Player-Funds Segregation
Keeping customer balances separate from operating money; protection levels vary by licence and must often be disclosed.
Keeping customer balances separate from the operator's working capital, so that an operator's insolvency does not take player money with it. Regimes range from full trust-grade ringfencing to mere accounting separation.
Britain's approach is disclosure-based: operators must state their protection level (basic, medium, high) and the Commission publishes what each means. The history of operator failures with player balances lost is short but instructive — and it is the reason the infobox on every licence page in this atlas records the fund-protection rule.
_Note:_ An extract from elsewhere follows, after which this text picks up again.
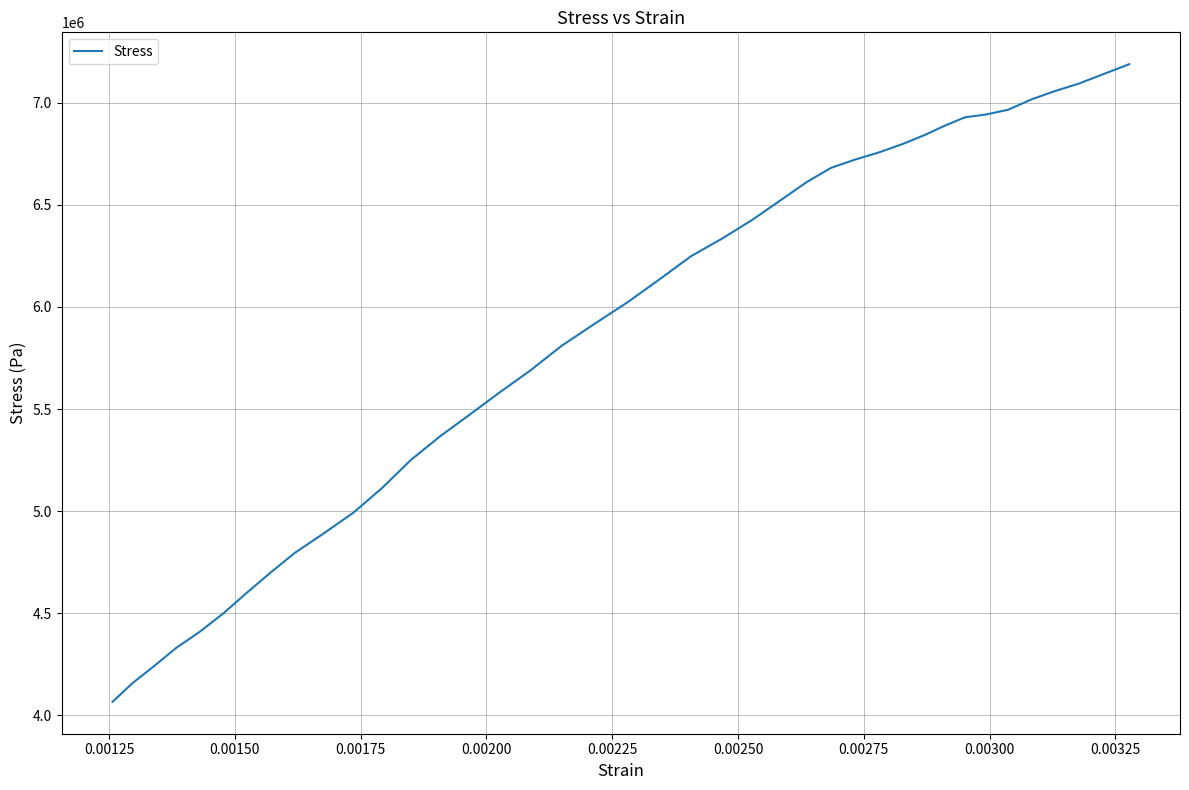

What is the smallest value displayed?

4065935.2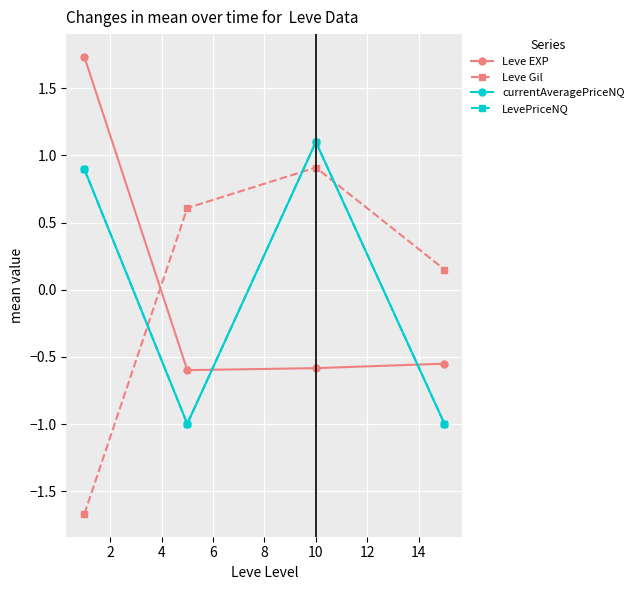

What is the value of the LevePriceNQ point at the 3rd from the left?

1.1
The question this term answers is brutal in its simplicity: if the operator goes bankrupt tomorrow, do players get their balances back? Segregation — customer money held separately from operating funds — is the mechanism, and its strength varies from full trust arrangements (player funds legally insulated from creditors) to mere accounting separation (a different ledger line, same insolvency estate).
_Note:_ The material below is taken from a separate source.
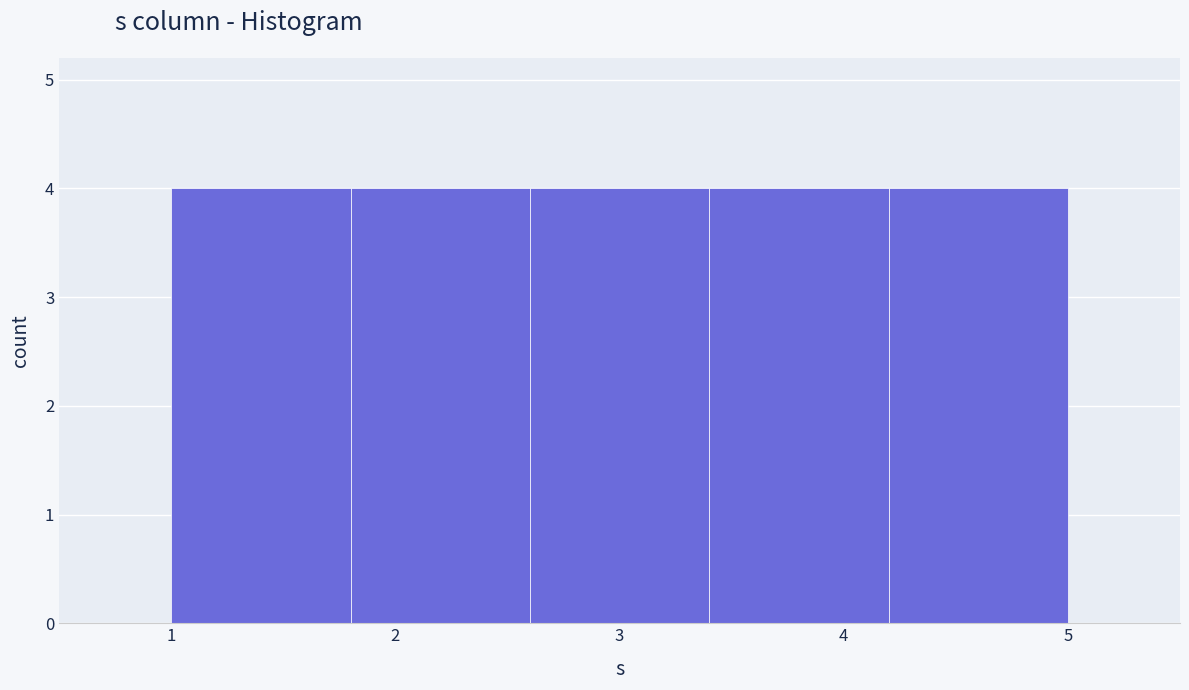

What is the height of the bar covering 4.2 to 5.0 on the x-axis? The values are not printed on the chart, so give them approximately, as read against the axis.

4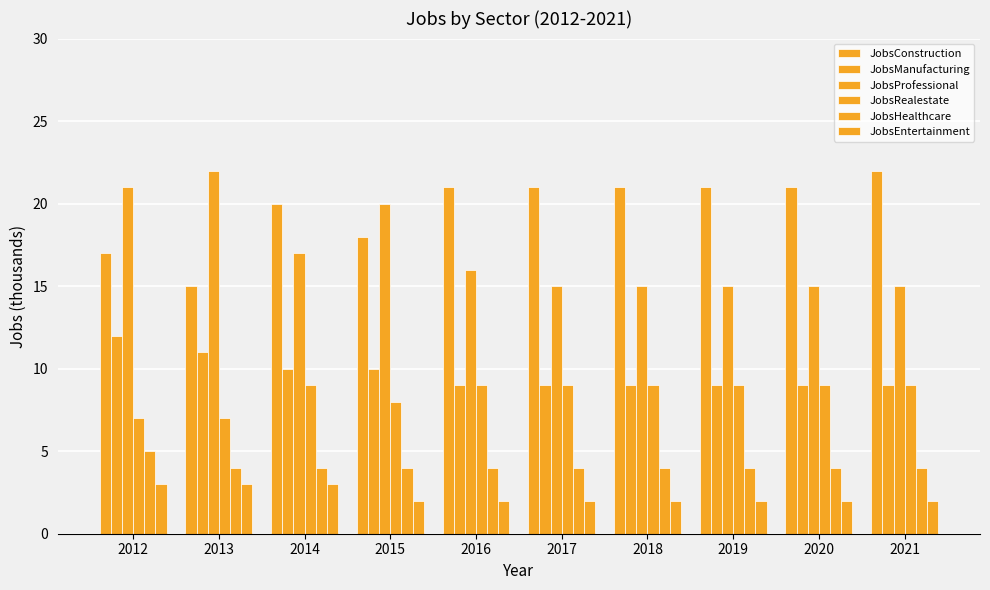

What is the difference between the JobsManufacturing values at 2014 and 2013?

1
Malta made segregation a licence condition with teeth: MGA licensees must hold player funds apart and report on them. Britain requires operators to disclose their protection level in plain terms — "not protected", "medium", "high" — an honesty mechanism that quietly tells players most balances enjoy less security than they assume. The disclosure is worth reading before any large deposit.
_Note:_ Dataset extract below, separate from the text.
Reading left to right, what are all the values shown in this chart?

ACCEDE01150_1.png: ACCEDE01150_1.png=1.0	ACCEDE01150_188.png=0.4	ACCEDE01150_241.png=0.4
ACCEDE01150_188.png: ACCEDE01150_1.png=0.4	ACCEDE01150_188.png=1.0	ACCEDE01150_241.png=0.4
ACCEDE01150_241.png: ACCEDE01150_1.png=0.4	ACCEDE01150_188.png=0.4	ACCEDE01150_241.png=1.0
The atlas flags fund-protection arrangements where regimes make them distinctive — Malta's licence condition, Britain's mandatory disclosure tiers — because they are a rare consumer-relevant fact that licence marketing rarely mentions. As a rule of thumb across the registry: the higher the supervision tier, the more likely player balances survive an operator failure, and the budget offshore tier offers essentially no assurance at all.